Add to the mix that server A & B can encrypt their traffic using certificates.  Now C can spoof it and obtain the traffic, but it’s encrypted.  If C can compromise the encryption, by obtaining a copy of the A or B certificate and then attacking the conversation with a man-in-the-middle attack, again, C can get the data.

If A & B implement two factor authentication, using something that can’t be taken off the wire by C, such as an external key, we make the transaction sufficiently complex that we can essentially disregard the threat and accept the remaining risk.

However, if the intruder has access to the network devices at all, the entire exercise is futile, because they’re already inside the perimeter.  Even if they can’t sniff the traffic, they can always compromise the servers directly, which means adding firewalls and alerting to the mix.

That results in a very strong security model, provided everything’s done right of course.

Now look at the addition of software that does all that for us for an additional fee.  What have we gained?  Encrypted communications?  Check.  Source/destination authentication? Check.  Intrusion detection?  Nope.  Wait.  What?  I still need the detection and alerting capabilities?  Yes.  No matter what you need detection and alerting.  It’s part of the fundamental security model.  And if you’ve got detection and alerting working right with everything else, you’ll spot attacks early enough to prevent loss.

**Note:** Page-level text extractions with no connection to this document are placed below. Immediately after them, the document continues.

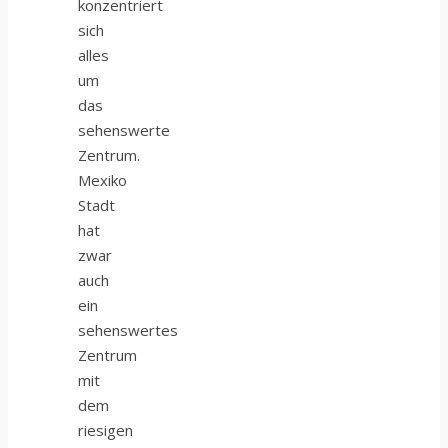
konzentriert
sich
alles
um
das
sehenswerte
Zentrum.
Mexiko
Stadt
hat
zwar
auch
ein
sehenswertes
Zentrum
mit
dem
riesigen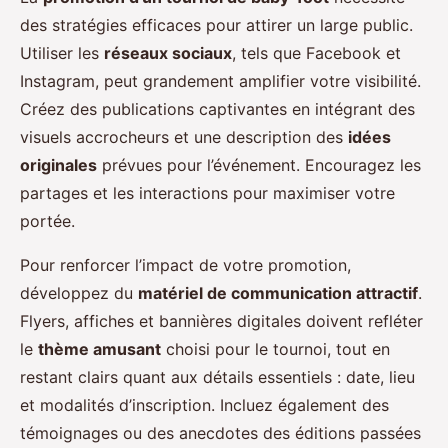
des stratégies efficaces pour attirer un large public.
Utiliser les
réseaux sociaux
, tels que Facebook et
Instagram, peut grandement amplifier votre visibilité.
Créez des publications captivantes en intégrant des
visuels accrocheurs et une description des
idées
originales
prévues pour l’événement. Encouragez les
partages et les interactions pour maximiser votre
portée.
Pour renforcer l’impact de votre promotion,
développez du
matériel de communication attractif
.
Flyers, affiches et bannières digitales doivent refléter
le
thème amusant
choisi pour le tournoi, tout en
restant clairs quant aux détails essentiels : date, lieu
et modalités d’inscription. Incluez également des
témoignages ou des anecdotes des éditions passées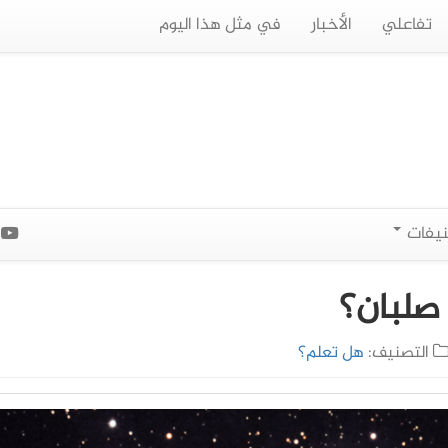
تفاعلي
الأخبار
في مثل هذا اليوم
نيفات
ا
صلبان؟
التصنيف:
هل تعلم؟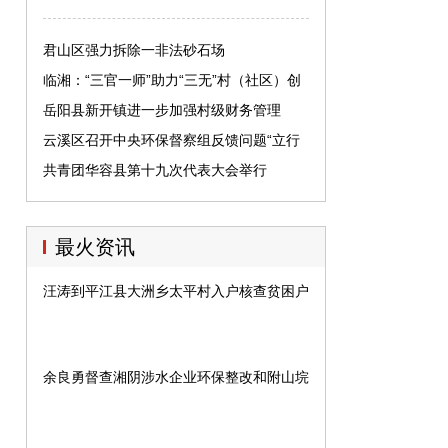
君山区强力拆除一非法砂石场
临湘：“三官一师”助力“三无”村（社区）创
建
岳阳县新开镇进一步加强村级财务管理
云溪区召开中央环保督察组反馈问题“立行
立改”工作会
共青团华容县第十九次代表大会举行
最火资讯
汪涛到平江县大洲乡太平村入户核查贫困户脱贫达标情况
余良勇督查湘阴涉水企业环保整改和附山垸治理修复项目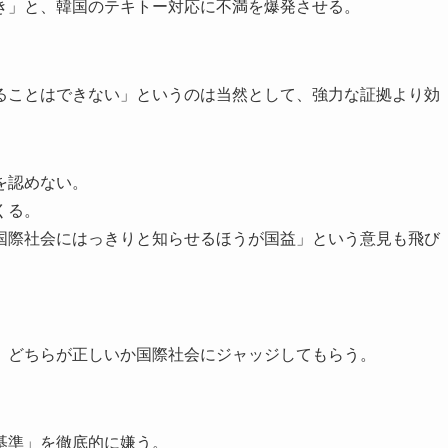
き」と、韓国のテキトー対応に不満を爆発させる。
ることはできない」というのは当然として、強力な証拠より効
を認めない。
くる。
国際社会にはっきりと知らせるほうが国益」という意見も飛び
、どちらが正しいか国際社会にジャッジしてもらう。
基準」を徹底的に嫌う。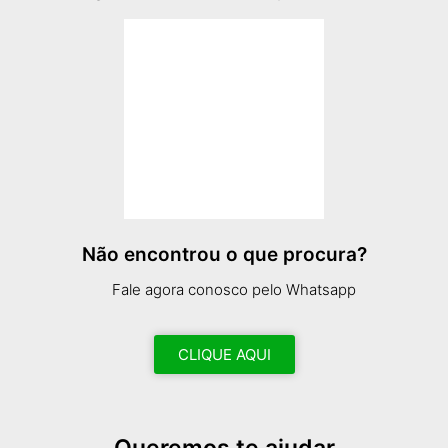
Não encontrou o que procura?
Fale agora conosco pelo Whatsapp
CLIQUE AQUI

You’ve got a detection and alerting system, right?  Watching for anomalies in behavior and data flow?  That’s the #1 priority if not.

But if you have that, and you add the fancy control software, have you gained anything?  Nope.  We have nothing beyond what we had using native technologies that most of the target-market companies already have in place.

What you have gained in addition, is a negative value.  The new system is going to require management.  Since you aren’t shutting off the other stuff, it’s in addition and doesn’t save you anything; it adds to cost.  The new system is going to require monitoring and alerting, which means adding it into your existing capabilities and updating rules, which is an additional cost.  The new system is going to require testing and patching, and since nothing has gone away, it’s in addition to your existing efforts, which makes it an additional cost.  Finally, it’s one more piece of software, increasing your number of attack vectors by one, which is an additional risk.

All in all, not a great day to be selling product X.

What’s worse, some of these vendors are telling people to use their encryption to pass traffic across the ‘net, ala a VPN style connection, only from server to server, and not from firewall to firewall, or at least VPN device to VPN device.  While it’s possible application vendor SoAndSo does do VPN technology better than VPN technology vendor Namebrand, I would bet that it doesn’t.  But even if they do, it’s still no gain over existing technology, meaning it’s still a cost and this is not a redeeming feature.

What it comes down to is what it’s always come down to.  You need to do the basics, and you need to do them well.  It doesn’t matter what you buy if your passwords are weak, and it doesn’t matter that you encrypt if you leave your certificates laying around.  So instead of spending $tupid monie$ on shill-ware like this stuff, invest that money in your people and in doing things right.  You don’t need yet another security tool, it won’t fix anything, and it’s a waste of money.